Produce a word-for-word copy of the listing below without its pictures.

* [Exercise materials]
__________________________________________________
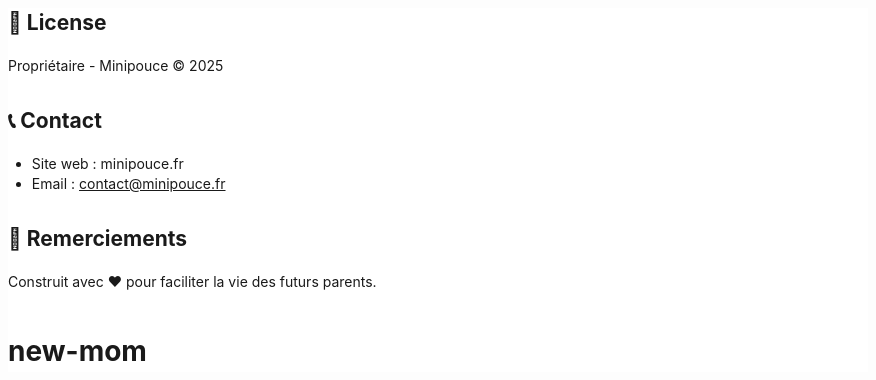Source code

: ## 📄 License

Propriétaire - Minipouce © 2025

## 📞 Contact

- Site web : minipouce.fr
- Email : contact@minipouce.fr

## 🙏 Remerciements

Construit avec ❤️ pour faciliter la vie des futurs parents.
# new-mom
__________________________________________________
* [Exercise result]
Source code

: ## 📄 License

Propriétaire - Minipouce © 2025

## 📞 Contact

- Site web : minipouce.fr
- Email : contact@minipouce.fr

## 🙏 Remerciements

Construit avec ❤️ pour faciliter la vie des futurs parents.
# new-mom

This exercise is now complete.